We are seeing this behavior on WildFly 10.1.0, 11.0.0.CR1 and 11 master. The correspoding code in Hibernate is:
The current implementation makes it impossible to perform batch operations on large cache regions with tens of thousands of entries spanning multiple nodes without blocking the entire cluster for many seconds, even up to a minute. On some places we can change the code to update the entries one by one. However, in other places this will result in thousands of queries to the database in stead of 1, making it far from ideal.

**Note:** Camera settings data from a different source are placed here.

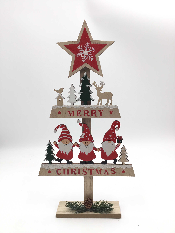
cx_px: 88
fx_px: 209
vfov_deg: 58.4
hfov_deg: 45.4
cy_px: 116
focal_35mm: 31
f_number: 2.4
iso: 25
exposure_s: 1/144
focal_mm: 3.3
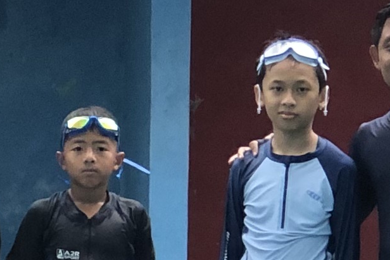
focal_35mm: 388
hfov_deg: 5.3
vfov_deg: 3.5
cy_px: 156
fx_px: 4204
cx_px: -179
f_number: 2.8
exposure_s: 1/30
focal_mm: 6.6
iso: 50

It seems Infinispan lacks a cluster-wide clear command. Therefore, I'll be filing a bug report at Infinispan as well. Note that the documentation of Cache.entrySet contains the following sentence: "Use involving execution of this method on a production system is not recommended as they can be quite expensive operations".
WildFly 10.1.0, 11.0.0.CR1, 11.0.0 master
I'd say that it's a "won't fix" one. Switching configuration to non-transactional solves this (waiting for confirmation). There are few possible improvements on the logging side, but we'll handle that separately.
Actually BulkOperationCleanupAction calls removeAll which could be implemented in a more efficient way, using cache.clear().
We've been running a patched wildfly with the changes from https://github.com/rvansa/hibernate-orm/tree/HHH-12036 and non-transactional caches and I can confirm that this fixes our issues with cache invalidation. We haven't seen any timeouts since last thursday.
Thanks for the confirmation, I'll file appropriate PRs.
Applied PR upstream.